PROBLEM STATEMENT:
Could you lay out the lines below as a numbered list, skipping any that are blank?
(SUPPLIED RECORDS)
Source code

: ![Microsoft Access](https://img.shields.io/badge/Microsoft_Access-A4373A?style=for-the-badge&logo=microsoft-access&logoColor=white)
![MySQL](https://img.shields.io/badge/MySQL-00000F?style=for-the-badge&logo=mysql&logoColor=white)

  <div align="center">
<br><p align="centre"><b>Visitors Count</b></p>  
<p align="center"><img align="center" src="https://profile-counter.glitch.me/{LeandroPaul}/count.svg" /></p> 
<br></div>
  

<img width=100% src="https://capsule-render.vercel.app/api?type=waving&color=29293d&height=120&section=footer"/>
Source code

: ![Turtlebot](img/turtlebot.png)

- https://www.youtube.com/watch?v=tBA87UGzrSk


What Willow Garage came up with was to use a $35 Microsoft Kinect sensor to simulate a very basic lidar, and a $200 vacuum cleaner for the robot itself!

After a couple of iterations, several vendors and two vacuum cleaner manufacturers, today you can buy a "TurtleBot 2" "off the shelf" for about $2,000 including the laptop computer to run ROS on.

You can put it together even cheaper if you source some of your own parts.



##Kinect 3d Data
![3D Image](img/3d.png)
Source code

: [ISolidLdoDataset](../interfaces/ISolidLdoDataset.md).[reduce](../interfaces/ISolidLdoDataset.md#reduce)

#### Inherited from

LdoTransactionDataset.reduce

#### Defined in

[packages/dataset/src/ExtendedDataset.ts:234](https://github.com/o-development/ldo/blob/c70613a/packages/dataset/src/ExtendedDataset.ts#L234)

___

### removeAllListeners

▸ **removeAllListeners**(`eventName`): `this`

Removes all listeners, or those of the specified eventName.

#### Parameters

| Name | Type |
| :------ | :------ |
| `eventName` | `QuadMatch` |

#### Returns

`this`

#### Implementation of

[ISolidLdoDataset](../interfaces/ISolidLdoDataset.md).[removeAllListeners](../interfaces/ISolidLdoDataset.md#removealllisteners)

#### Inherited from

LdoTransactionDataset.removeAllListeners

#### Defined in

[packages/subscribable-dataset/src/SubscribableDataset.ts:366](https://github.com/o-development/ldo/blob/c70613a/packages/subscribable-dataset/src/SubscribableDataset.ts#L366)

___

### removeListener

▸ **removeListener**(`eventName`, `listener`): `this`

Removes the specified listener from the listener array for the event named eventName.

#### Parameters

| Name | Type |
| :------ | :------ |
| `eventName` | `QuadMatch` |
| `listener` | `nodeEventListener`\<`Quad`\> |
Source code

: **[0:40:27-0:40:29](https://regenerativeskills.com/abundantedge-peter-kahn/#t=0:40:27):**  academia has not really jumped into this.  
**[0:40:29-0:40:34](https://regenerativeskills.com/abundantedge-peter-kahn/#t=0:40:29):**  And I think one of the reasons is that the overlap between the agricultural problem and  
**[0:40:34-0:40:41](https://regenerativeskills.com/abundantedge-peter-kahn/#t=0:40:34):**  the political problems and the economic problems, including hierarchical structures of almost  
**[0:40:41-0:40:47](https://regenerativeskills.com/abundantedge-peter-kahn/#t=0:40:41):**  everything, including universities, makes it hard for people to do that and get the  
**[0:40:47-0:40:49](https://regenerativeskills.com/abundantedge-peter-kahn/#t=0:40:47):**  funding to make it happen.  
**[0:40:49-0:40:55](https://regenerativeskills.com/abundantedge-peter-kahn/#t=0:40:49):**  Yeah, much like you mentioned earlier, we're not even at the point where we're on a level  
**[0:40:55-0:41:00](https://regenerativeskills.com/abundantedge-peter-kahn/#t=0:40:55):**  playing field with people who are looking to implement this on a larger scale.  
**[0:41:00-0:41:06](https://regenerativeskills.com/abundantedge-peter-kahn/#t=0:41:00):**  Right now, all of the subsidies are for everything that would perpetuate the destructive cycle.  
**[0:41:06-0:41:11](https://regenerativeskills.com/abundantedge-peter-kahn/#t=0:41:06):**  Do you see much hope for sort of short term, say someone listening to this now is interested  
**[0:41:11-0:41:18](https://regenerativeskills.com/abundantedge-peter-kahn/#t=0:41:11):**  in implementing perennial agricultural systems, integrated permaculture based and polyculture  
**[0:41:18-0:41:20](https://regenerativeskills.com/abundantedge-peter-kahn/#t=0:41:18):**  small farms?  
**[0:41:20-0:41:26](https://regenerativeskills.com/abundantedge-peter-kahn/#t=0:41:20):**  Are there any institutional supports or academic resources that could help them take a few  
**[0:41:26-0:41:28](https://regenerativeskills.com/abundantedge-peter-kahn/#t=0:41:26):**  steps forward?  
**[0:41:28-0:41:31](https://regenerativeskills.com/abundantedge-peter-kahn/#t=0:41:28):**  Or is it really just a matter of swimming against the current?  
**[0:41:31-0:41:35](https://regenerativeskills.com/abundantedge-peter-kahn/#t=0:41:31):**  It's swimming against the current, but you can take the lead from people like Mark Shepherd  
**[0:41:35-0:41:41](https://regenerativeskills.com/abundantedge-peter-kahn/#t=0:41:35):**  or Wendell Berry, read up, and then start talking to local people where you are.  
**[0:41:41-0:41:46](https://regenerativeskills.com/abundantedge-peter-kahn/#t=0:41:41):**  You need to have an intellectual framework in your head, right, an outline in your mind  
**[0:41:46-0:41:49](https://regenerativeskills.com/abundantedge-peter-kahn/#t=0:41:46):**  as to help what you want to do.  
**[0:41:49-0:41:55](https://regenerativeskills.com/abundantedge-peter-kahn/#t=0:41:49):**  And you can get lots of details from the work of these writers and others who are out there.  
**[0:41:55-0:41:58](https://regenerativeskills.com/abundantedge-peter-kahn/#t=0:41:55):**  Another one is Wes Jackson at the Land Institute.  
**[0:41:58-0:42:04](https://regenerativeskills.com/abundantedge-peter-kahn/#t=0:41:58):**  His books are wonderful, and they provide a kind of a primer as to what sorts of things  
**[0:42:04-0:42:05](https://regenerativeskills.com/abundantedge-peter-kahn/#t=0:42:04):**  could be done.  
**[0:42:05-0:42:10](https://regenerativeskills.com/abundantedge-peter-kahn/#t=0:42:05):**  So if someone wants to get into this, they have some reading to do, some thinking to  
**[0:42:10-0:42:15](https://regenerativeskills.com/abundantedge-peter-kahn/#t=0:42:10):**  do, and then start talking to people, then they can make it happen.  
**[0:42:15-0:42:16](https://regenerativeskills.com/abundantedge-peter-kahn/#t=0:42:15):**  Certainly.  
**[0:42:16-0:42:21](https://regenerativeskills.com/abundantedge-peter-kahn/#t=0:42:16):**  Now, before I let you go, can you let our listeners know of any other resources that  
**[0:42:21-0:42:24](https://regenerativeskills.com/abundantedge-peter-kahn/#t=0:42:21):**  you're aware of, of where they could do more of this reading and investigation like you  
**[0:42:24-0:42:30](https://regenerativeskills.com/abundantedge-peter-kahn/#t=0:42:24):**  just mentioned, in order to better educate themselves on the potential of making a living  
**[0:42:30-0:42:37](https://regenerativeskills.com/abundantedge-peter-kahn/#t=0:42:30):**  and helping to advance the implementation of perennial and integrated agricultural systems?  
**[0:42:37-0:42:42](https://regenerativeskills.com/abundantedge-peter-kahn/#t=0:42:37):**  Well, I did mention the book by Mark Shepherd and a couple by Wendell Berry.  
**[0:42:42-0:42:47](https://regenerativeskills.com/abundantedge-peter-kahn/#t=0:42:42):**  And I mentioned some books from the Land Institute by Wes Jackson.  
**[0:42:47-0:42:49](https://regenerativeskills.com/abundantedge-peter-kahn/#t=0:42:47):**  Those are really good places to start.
(End SUPPLIED RECORDS)
ANSWER BOX:
1. Source code
2. : ![Microsoft Access](https://img.shields.io/badge/Microsoft_Access-A4373A?style=for-the-badge&logo=microsoft-access&logoColor=white)
3. ![MySQL](https://img.shields.io/badge/MySQL-00000F?style=for-the-badge&logo=mysql&logoColor=white)
4.   <div align="center">
5. <br><p align="centre"><b>Visitors Count</b></p>  
6. <p align="center"><img align="center" src="https://profile-counter.glitch.me/{LeandroPaul}/count.svg" /></p> 
7. <br></div>
8. <img width=100% src="https://capsule-render.vercel.app/api?type=waving&color=29293d&height=120&section=footer"/>
9. Source code
10. : ![Turtlebot](img/turtlebot.png)
11. - https://www.youtube.com/watch?v=tBA87UGzrSk
12. What Willow Garage came up with was to use a $35 Microsoft Kinect sensor to simulate a very basic lidar, and a $200 vacuum cleaner for the robot itself!
13. After a couple of iterations, several vendors and two vacuum cleaner manufacturers, today you can buy a "TurtleBot 2" "off the shelf" for about $2,000 including the laptop computer to run ROS on.
14. You can put it together even cheaper if you source some of your own parts.
15. ##Kinect 3d Data
16. ![3D Image](img/3d.png)
17. Source code
18. : [ISolidLdoDataset](../interfaces/ISolidLdoDataset.md).[reduce](../interfaces/ISolidLdoDataset.md#reduce)
19. #### Inherited from
20. LdoTransactionDataset.reduce
21. #### Defined in
22. [packages/dataset/src/ExtendedDataset.ts:234](https://github.com/o-development/ldo/blob/c70613a/packages/dataset/src/ExtendedDataset.ts#L234)
23. ___
24. ### removeAllListeners
25. ▸ **removeAllListeners**(`eventName`): `this`
26. Removes all listeners, or those of the specified eventName.
27. #### Parameters
28. | Name | Type |
29. | :------ | :------ |
30. | `eventName` | `QuadMatch` |
31. #### Returns
32. `this`
33. #### Implementation of
34. [ISolidLdoDataset](../interfaces/ISolidLdoDataset.md).[removeAllListeners](../interfaces/ISolidLdoDataset.md#removealllisteners)
35. #### Inherited from
36. LdoTransactionDataset.removeAllListeners
37. #### Defined in
38. [packages/subscribable-dataset/src/SubscribableDataset.ts:366](https://github.com/o-development/ldo/blob/c70613a/packages/subscribable-dataset/src/SubscribableDataset.ts#L366)
39. ___
40. ### removeListener
41. ▸ **removeListener**(`eventName`, `listener`): `this`
42. Removes the specified listener from the listener array for the event named eventName.
43. #### Parameters
44. | Name | Type |
45. | :------ | :------ |
46. | `eventName` | `QuadMatch` |
47. | `listener` | `nodeEventListener`\<`Quad`\> |
48. Source code
49. : **[0:40:27-0:40:29](https://regenerativeskills.com/abundantedge-peter-kahn/#t=0:40:27):**  academia has not really jumped into this.  
50. **[0:40:29-0:40:34](https://regenerativeskills.com/abundantedge-peter-kahn/#t=0:40:29):**  And I think one of the reasons is that the overlap between the agricultural problem and  
51. **[0:40:34-0:40:41](https://regenerativeskills.com/abundantedge-peter-kahn/#t=0:40:34):**  the political problems and the economic problems, including hierarchical structures of almost  
52. **[0:40:41-0:40:47](https://regenerativeskills.com/abundantedge-peter-kahn/#t=0:40:41):**  everything, including universities, makes it hard for people to do that and get the  
53. **[0:40:47-0:40:49](https://regenerativeskills.com/abundantedge-peter-kahn/#t=0:40:47):**  funding to make it happen.  
54. **[0:40:49-0:40:55](https://regenerativeskills.com/abundantedge-peter-kahn/#t=0:40:49):**  Yeah, much like you mentioned earlier, we're not even at the point where we're on a level  
55. **[0:40:55-0:41:00](https://regenerativeskills.com/abundantedge-peter-kahn/#t=0:40:55):**  playing field with people who are looking to implement this on a larger scale.  
56. **[0:41:00-0:41:06](https://regenerativeskills.com/abundantedge-peter-kahn/#t=0:41:00):**  Right now, all of the subsidies are for everything that would perpetuate the destructive cycle.  
57. **[0:41:06-0:41:11](https://regenerativeskills.com/abundantedge-peter-kahn/#t=0:41:06):**  Do you see much hope for sort of short term, say someone listening to this now is interested  
58. **[0:41:11-0:41:18](https://regenerativeskills.com/abundantedge-peter-kahn/#t=0:41:11):**  in implementing perennial agricultural systems, integrated permaculture based and polyculture  
59. **[0:41:18-0:41:20](https://regenerativeskills.com/abundantedge-peter-kahn/#t=0:41:18):**  small farms?  
60. **[0:41:20-0:41:26](https://regenerativeskills.com/abundantedge-peter-kahn/#t=0:41:20):**  Are there any institutional supports or academic resources that could help them take a few  
61. **[0:41:26-0:41:28](https://regenerativeskills.com/abundantedge-peter-kahn/#t=0:41:26):**  steps forward?  
62. **[0:41:28-0:41:31](https://regenerativeskills.com/abundantedge-peter-kahn/#t=0:41:28):**  Or is it really just a matter of swimming against the current?  
63. **[0:41:31-0:41:35](https://regenerativeskills.com/abundantedge-peter-kahn/#t=0:41:31):**  It's swimming against the current, but you can take the lead from people like Mark Shepherd  
64. **[0:41:35-0:41:41](https://regenerativeskills.com/abundantedge-peter-kahn/#t=0:41:35):**  or Wendell Berry, read up, and then start talking to local people where you are.  
65. **[0:41:41-0:41:46](https://regenerativeskills.com/abundantedge-peter-kahn/#t=0:41:41):**  You need to have an intellectual framework in your head, right, an outline in your mind  
66. **[0:41:46-0:41:49](https://regenerativeskills.com/abundantedge-peter-kahn/#t=0:41:46):**  as to help what you want to do.  
67. **[0:41:49-0:41:55](https://regenerativeskills.com/abundantedge-peter-kahn/#t=0:41:49):**  And you can get lots of details from the work of these writers and others who are out there.  
68. **[0:41:55-0:41:58](https://regenerativeskills.com/abundantedge-peter-kahn/#t=0:41:55):**  Another one is Wes Jackson at the Land Institute.  
69. **[0:41:58-0:42:04](https://regenerativeskills.com/abundantedge-peter-kahn/#t=0:41:58):**  His books are wonderful, and they provide a kind of a primer as to what sorts of things  
70. **[0:42:04-0:42:05](https://regenerativeskills.com/abundantedge-peter-kahn/#t=0:42:04):**  could be done.  
71. **[0:42:05-0:42:10](https://regenerativeskills.com/abundantedge-peter-kahn/#t=0:42:05):**  So if someone wants to get into this, they have some reading to do, some thinking to  
72. **[0:42:10-0:42:15](https://regenerativeskills.com/abundantedge-peter-kahn/#t=0:42:10):**  do, and then start talking to people, then they can make it happen.  
73. **[0:42:15-0:42:16](https://regenerativeskills.com/abundantedge-peter-kahn/#t=0:42:15):**  Certainly.  
74. **[0:42:16-0:42:21](https://regenerativeskills.com/abundantedge-peter-kahn/#t=0:42:16):**  Now, before I let you go, can you let our listeners know of any other resources that  
75. **[0:42:21-0:42:24](https://regenerativeskills.com/abundantedge-peter-kahn/#t=0:42:21):**  you're aware of, of where they could do more of this reading and investigation like you  
76. **[0:42:24-0:42:30](https://regenerativeskills.com/abundantedge-peter-kahn/#t=0:42:24):**  just mentioned, in order to better educate themselves on the potential of making a living  
77. **[0:42:30-0:42:37](https://regenerativeskills.com/abundantedge-peter-kahn/#t=0:42:30):**  and helping to advance the implementation of perennial and integrated agricultural systems?  
78. **[0:42:37-0:42:42](https://regenerativeskills.com/abundantedge-peter-kahn/#t=0:42:37):**  Well, I did mention the book by Mark Shepherd and a couple by Wendell Berry.  
79. **[0:42:42-0:42:47](https://regenerativeskills.com/abundantedge-peter-kahn/#t=0:42:42):**  And I mentioned some books from the Land Institute by Wes Jackson.  
80. **[0:42:47-0:42:49](https://regenerativeskills.com/abundantedge-peter-kahn/#t=0:42:47):**  Those are really good places to start.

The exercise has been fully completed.